**Data supplied:**
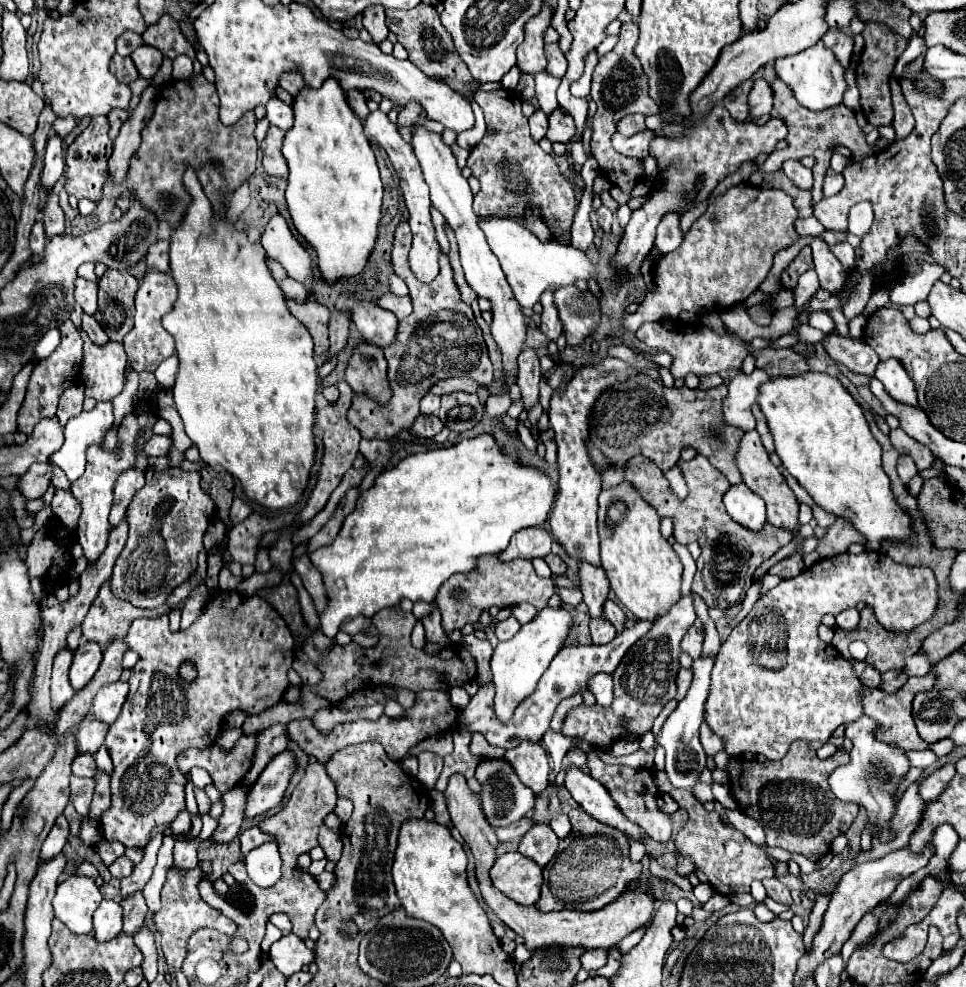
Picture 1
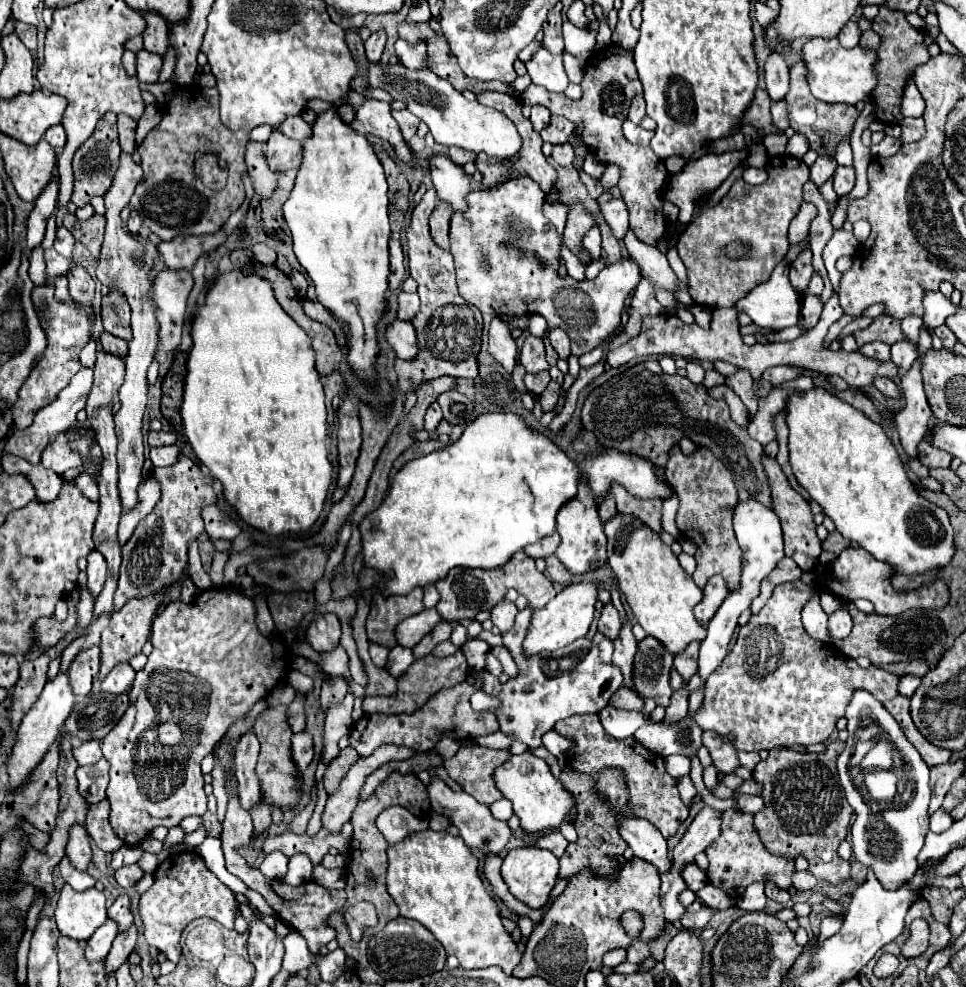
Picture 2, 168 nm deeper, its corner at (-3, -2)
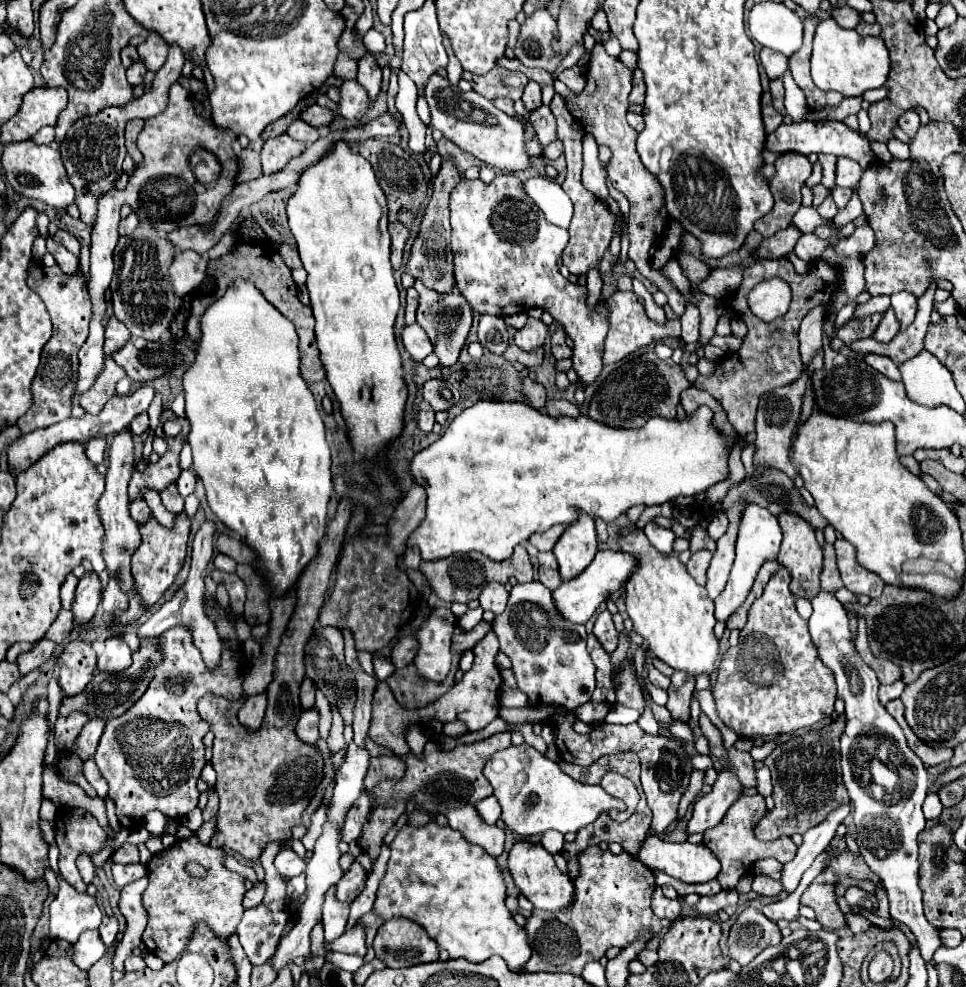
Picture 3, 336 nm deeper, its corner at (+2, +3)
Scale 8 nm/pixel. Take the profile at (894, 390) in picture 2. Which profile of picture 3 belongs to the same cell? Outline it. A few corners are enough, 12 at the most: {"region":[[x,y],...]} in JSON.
{"region":[[869,353],[871,365],[885,377],[899,381],[899,369],[889,357]]}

**Exercise:** If pictures appear among the entries above, omit them; repeat everything else verbatim.

**Response to the task:**
Picture 1
Picture 2, 168 nm deeper, its corner at (-3, -2)
Picture 3, 336 nm deeper, its corner at (+2, +3)
Scale 8 nm/pixel. Take the profile at (894, 390) in picture 2. Which profile of picture 3 belongs to the same cell? Outline it. A few corners are enough, 12 at the most: {"region":[[x,y],...]} in JSON.
{"region":[[869,353],[871,365],[885,377],[899,381],[899,369],[889,357]]}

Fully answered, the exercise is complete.